|M.Sc Thesis||Department of Biology|
|Supervisor:||Prof. Schuster Gadi|
|Full Thesis text|
mRNA degradation in E. coli starts with an endonucleolitic cleavage of the trarget molecule by the enzyme Ribonuclease E ( RNase E ). Homologous genes of RNase E were detected in many prokaryotes and in the nuclear genome of higher plants.
The evolutionary origin of the chloroplast was an endosymbiotic event of photosynthetic bacteria and the pro-eukaryotic cell. During evolution, many genes were transferred from the chloroplast genome to the nucleus, and acquired an N-terminal extension that serves as a transit peptide, which targets the proteins to the chloroplast. The prokaryotic origin of RNase E led us to hypothesize that RNase E homologous in higher plants participates in mRNA degradation in the chloroplast. This key player in mRNA degradation has not yet been characterized in higher plants.
By manufacturing transgenic tobacco (Nicotiana tabacum) that expressese tomato (Lycopersicon esculentum) or Arabidopsis (Arabidopsis thaliana) RNase E, or parts of its different domains, we intend to study the influence of RNase E on the Tobbaco plant.

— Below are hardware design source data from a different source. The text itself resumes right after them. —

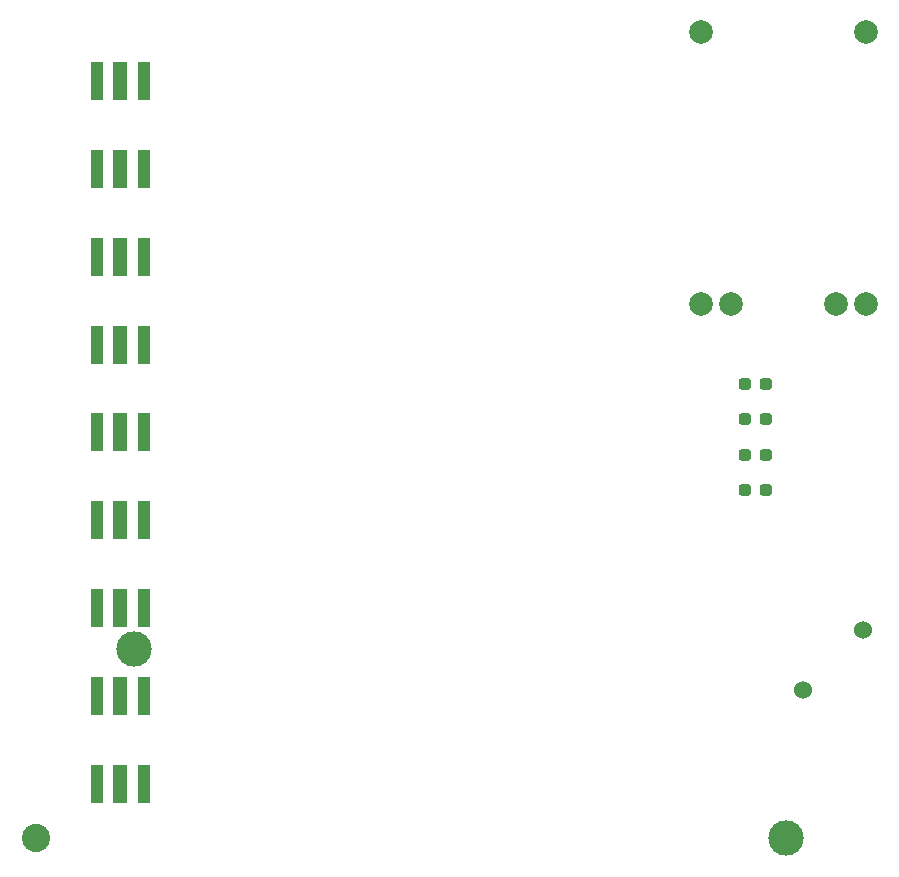
<source format=gbr>
%TF.GenerationSoftware,KiCad,Pcbnew,(6.0.6)*%
%TF.CreationDate,2022-11-03T15:56:01+01:00*%
%TF.ProjectId,Wasbeer-communicator,57617362-6565-4722-9d63-6f6d6d756e69,rev?*%
%TF.SameCoordinates,Original*%
%TF.FileFunction,Soldermask,Top*%
%TF.FilePolarity,Negative*%
%FSLAX46Y46*%
G04 Gerber Fmt 4.6, Leading zero omitted, Abs format (unit mm)*
G04 Created by KiCad (PCBNEW (6.0.6)) date 2022-11-03 15:56:01*
%MOMM*%
%LPD*%
G01*
G04 APERTURE LIST*
G04 Aperture macros list*
%AMRoundRect*
0 Rectangle with rounded corners*
0 $1 Rounding radius*
0 $2 $3 $4 $5 $6 $7 $8 $9 X,Y pos of 4 corners*
0 Add a 4 corners polygon primitive as box body*
4,1,4,$2,$3,$4,$5,$6,$7,$8,$9,$2,$3,0*
0 Add four circle primitives for the rounded corners*
1,1,$1+$1,$2,$3*
1,1,$1+$1,$4,$5*
1,1,$1+$1,$6,$7*
1,1,$1+$1,$8,$9*
0 Add four rect primitives between the rounded corners*
20,1,$1+$1,$2,$3,$4,$5,0*
20,1,$1+$1,$4,$5,$6,$7,0*
20,1,$1+$1,$6,$7,$8,$9,0*
20,1,$1+$1,$8,$9,$2,$3,0*%
G04 Aperture macros list end*
%ADD10RoundRect,0.237500X0.287500X0.237500X-0.287500X0.237500X-0.287500X-0.237500X0.287500X-0.237500X0*%
%ADD11R,1.300000X3.250000*%
%ADD12R,1.000000X3.250000*%
%ADD13C,1.524000*%
%ADD14C,3.000000*%
%ADD15C,2.390000*%
%ADD16C,2.000000*%
G04 APERTURE END LIST*
D10*
%TO.C,D13*%
X155875000Y-101000000D03*
X154125000Y-101000000D03*
%TD*%
D11*
%TO.C,D4*%
X101250000Y-88692186D03*
D12*
X99250000Y-88692186D03*
X103250000Y-88692186D03*
%TD*%
D10*
%TO.C,D10*%
X155875000Y-92000000D03*
X154125000Y-92000000D03*
%TD*%
D11*
%TO.C,D1*%
X101250000Y-66375000D03*
D12*
X99250000Y-66375000D03*
X103250000Y-66375000D03*
%TD*%
D11*
%TO.C,D8*%
X101250000Y-118448434D03*
D12*
X99250000Y-118448434D03*
X103250000Y-118448434D03*
%TD*%
D10*
%TO.C,D12*%
X155875000Y-95000000D03*
X154125000Y-95000000D03*
%TD*%
D11*
%TO.C,D5*%
X101250000Y-96131248D03*
D12*
X99250000Y-96131248D03*
X103250000Y-96131248D03*
%TD*%
D10*
%TO.C,D11*%
X155875000Y-98000000D03*
X154125000Y-98000000D03*
%TD*%
D11*
%TO.C,D6*%
X101250000Y-103570310D03*
D12*
X99250000Y-103570310D03*
X103250000Y-103570310D03*
%TD*%
D13*
%TO.C,SW1*%
X159080000Y-117920000D03*
X164160000Y-112840000D03*
%TD*%
D11*
%TO.C,D9*%
X101250000Y-125887500D03*
D12*
X99250000Y-125887500D03*
X103250000Y-125887500D03*
%TD*%
D11*
%TO.C,D7*%
X101250000Y-111009372D03*
D12*
X99250000Y-111009372D03*
X103250000Y-111009372D03*
%TD*%
D11*
%TO.C,D3*%
X101250000Y-81253124D03*
D12*
X99250000Y-81253124D03*
X103250000Y-81253124D03*
%TD*%
D11*
%TO.C,D2*%
X101250000Y-73814062D03*
D12*
X99250000Y-73814062D03*
X103250000Y-73814062D03*
%TD*%
D14*
%TO.C,BT1*%
X102400000Y-114500000D03*
D15*
X94060000Y-130500000D03*
D14*
X157600000Y-130500000D03*
%TD*%
D16*
%TO.C,U1*%
X150405000Y-62245000D03*
X164405000Y-62245000D03*
X150405000Y-85245000D03*
X164405000Y-85245000D03*
X152945000Y-85245000D03*
X161865000Y-85245000D03*
%TD*%
M02*

</source>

The transgenic Tobacco plants would enabled us to investigate in vivo the effect of over-expessing RNase E or one of its different domains: The non catalytic domain, deletion of the non catalytic domain, deletion of the transit peptide and inactive RNase E.

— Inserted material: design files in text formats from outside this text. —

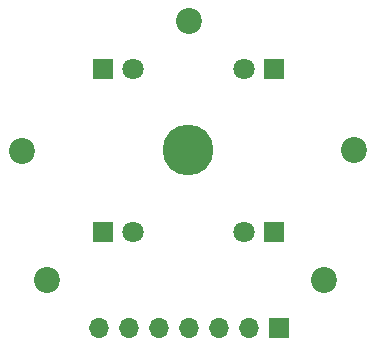
<source format=gbr>
%TF.GenerationSoftware,KiCad,Pcbnew,9.0.1*%
%TF.CreationDate,2025-05-16T16:11:36-04:00*%
%TF.ProjectId,Ir PCB,49722050-4342-42e6-9b69-6361645f7063,rev?*%
%TF.SameCoordinates,Original*%
%TF.FileFunction,Soldermask,Bot*%
%TF.FilePolarity,Negative*%
%FSLAX46Y46*%
G04 Gerber Fmt 4.6, Leading zero omitted, Abs format (unit mm)*
G04 Created by KiCad (PCBNEW 9.0.1) date 2025-05-16 16:11:36*
%MOMM*%
%LPD*%
G01*
G04 APERTURE LIST*
%ADD10R,1.800000X1.800000*%
%ADD11C,1.800000*%
%ADD12C,2.200000*%
%ADD13R,1.700000X1.700000*%
%ADD14O,1.700000X1.700000*%
%ADD15C,4.300000*%
G04 APERTURE END LIST*
D10*
%TO.C,Q4*%
X142790000Y-100070000D03*
D11*
X145330000Y-100070000D03*
%TD*%
D12*
%TO.C,H7*%
X164000000Y-106930000D03*
%TD*%
D13*
%TO.C,J1*%
X157620000Y-122000000D03*
D14*
X155080000Y-122000000D03*
X152540000Y-122000000D03*
X150000000Y-122000000D03*
X147460000Y-122000000D03*
X144920000Y-122000000D03*
X142380000Y-122000000D03*
%TD*%
D12*
%TO.C,H8*%
X161500000Y-118000000D03*
%TD*%
D10*
%TO.C,Q2*%
X157200000Y-113870000D03*
D11*
X154660000Y-113870000D03*
%TD*%
D12*
%TO.C,H4*%
X150000000Y-96000000D03*
%TD*%
D10*
%TO.C,Q5*%
X142780000Y-113870000D03*
D11*
X145320000Y-113870000D03*
%TD*%
D12*
%TO.C,H6*%
X135890000Y-107010000D03*
%TD*%
D10*
%TO.C,Q3*%
X157230000Y-100110000D03*
D11*
X154690000Y-100110000D03*
%TD*%
D12*
%TO.C,H5*%
X138000000Y-118000000D03*
%TD*%
D15*
%TO.C,H2*%
X149990000Y-106950000D03*
%TD*%
M02*

</source>
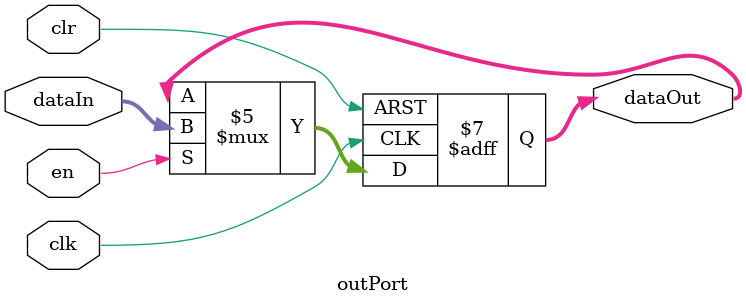
<source format=v>
module outPort(
	output reg [31:0] dataOut,
	input wire[31:0] dataIn,
	input wire clr, clk, en
);

initial begin
	dataOut <= 0;
end

always @(posedge clk, posedge clr) begin
	if(clr == 1)
		dataOut <= 0;
	else if(en == 1)
		dataOut <= dataIn;
end

endmodule

</source>
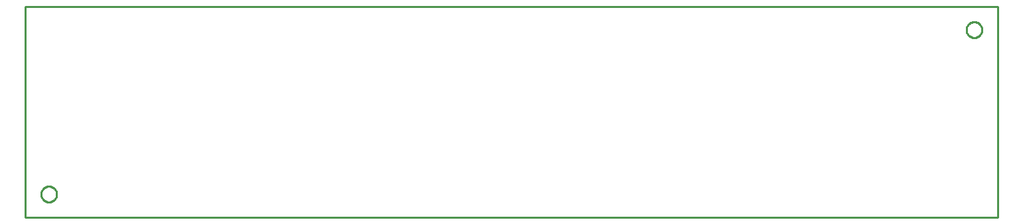
<source format=gbr>
G04 EAGLE Gerber RS-274X export*
G75*
%MOMM*%
%FSLAX34Y34*%
%LPD*%
%IN*%
%IPPOS*%
%AMOC8*
5,1,8,0,0,1.08239X$1,22.5*%
G01*
%ADD10C,0.254000*%


D10*
X-50000Y-10000D02*
X1190000Y-10000D01*
X1190000Y260000D01*
X-50000Y260000D01*
X-50000Y-10000D01*
X-10000Y19563D02*
X-10076Y18694D01*
X-10228Y17834D01*
X-10454Y16990D01*
X-10752Y16170D01*
X-11121Y15378D01*
X-11558Y14622D01*
X-12059Y13907D01*
X-12620Y13238D01*
X-13238Y12620D01*
X-13907Y12059D01*
X-14622Y11558D01*
X-15378Y11121D01*
X-16170Y10752D01*
X-16990Y10454D01*
X-17834Y10228D01*
X-18694Y10076D01*
X-19563Y10000D01*
X-20437Y10000D01*
X-21307Y10076D01*
X-22166Y10228D01*
X-23010Y10454D01*
X-23830Y10752D01*
X-24622Y11121D01*
X-25378Y11558D01*
X-26093Y12059D01*
X-26762Y12620D01*
X-27380Y13238D01*
X-27941Y13907D01*
X-28442Y14622D01*
X-28879Y15378D01*
X-29248Y16170D01*
X-29546Y16990D01*
X-29772Y17834D01*
X-29924Y18694D01*
X-30000Y19563D01*
X-30000Y20437D01*
X-29924Y21307D01*
X-29772Y22166D01*
X-29546Y23010D01*
X-29248Y23830D01*
X-28879Y24622D01*
X-28442Y25378D01*
X-27941Y26093D01*
X-27380Y26762D01*
X-26762Y27380D01*
X-26093Y27941D01*
X-25378Y28442D01*
X-24622Y28879D01*
X-23830Y29248D01*
X-23010Y29546D01*
X-22166Y29772D01*
X-21307Y29924D01*
X-20437Y30000D01*
X-19563Y30000D01*
X-18694Y29924D01*
X-17834Y29772D01*
X-16990Y29546D01*
X-16170Y29248D01*
X-15378Y28879D01*
X-14622Y28442D01*
X-13907Y27941D01*
X-13238Y27380D01*
X-12620Y26762D01*
X-12059Y26093D01*
X-11558Y25378D01*
X-11121Y24622D01*
X-10752Y23830D01*
X-10454Y23010D01*
X-10228Y22166D01*
X-10076Y21307D01*
X-10000Y20437D01*
X-10000Y19563D01*
X1170000Y229563D02*
X1169924Y228694D01*
X1169772Y227834D01*
X1169546Y226990D01*
X1169248Y226170D01*
X1168879Y225378D01*
X1168442Y224622D01*
X1167941Y223907D01*
X1167380Y223238D01*
X1166762Y222620D01*
X1166093Y222059D01*
X1165378Y221558D01*
X1164622Y221121D01*
X1163830Y220752D01*
X1163010Y220454D01*
X1162166Y220228D01*
X1161307Y220076D01*
X1160437Y220000D01*
X1159563Y220000D01*
X1158694Y220076D01*
X1157834Y220228D01*
X1156990Y220454D01*
X1156170Y220752D01*
X1155378Y221121D01*
X1154622Y221558D01*
X1153907Y222059D01*
X1153238Y222620D01*
X1152620Y223238D01*
X1152059Y223907D01*
X1151558Y224622D01*
X1151121Y225378D01*
X1150752Y226170D01*
X1150454Y226990D01*
X1150228Y227834D01*
X1150076Y228694D01*
X1150000Y229563D01*
X1150000Y230437D01*
X1150076Y231307D01*
X1150228Y232166D01*
X1150454Y233010D01*
X1150752Y233830D01*
X1151121Y234622D01*
X1151558Y235378D01*
X1152059Y236093D01*
X1152620Y236762D01*
X1153238Y237380D01*
X1153907Y237941D01*
X1154622Y238442D01*
X1155378Y238879D01*
X1156170Y239248D01*
X1156990Y239546D01*
X1157834Y239772D01*
X1158694Y239924D01*
X1159563Y240000D01*
X1160437Y240000D01*
X1161307Y239924D01*
X1162166Y239772D01*
X1163010Y239546D01*
X1163830Y239248D01*
X1164622Y238879D01*
X1165378Y238442D01*
X1166093Y237941D01*
X1166762Y237380D01*
X1167380Y236762D01*
X1167941Y236093D01*
X1168442Y235378D01*
X1168879Y234622D01*
X1169248Y233830D01*
X1169546Y233010D01*
X1169772Y232166D01*
X1169924Y231307D01*
X1170000Y230437D01*
X1170000Y229563D01*
M02*

</source>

Tomato and Arabidopsis RNase E and different domains of the enzymes were cloned into the plant’s expression vector pPZP111. Transformations were performed to introduce the gene and produce the recombinant proteins in tobacco plants. Only the Arabidopsis non catalytic domain was expressed in the tobacco plants.
The transgenic plants were significantly smaller than wild type plants.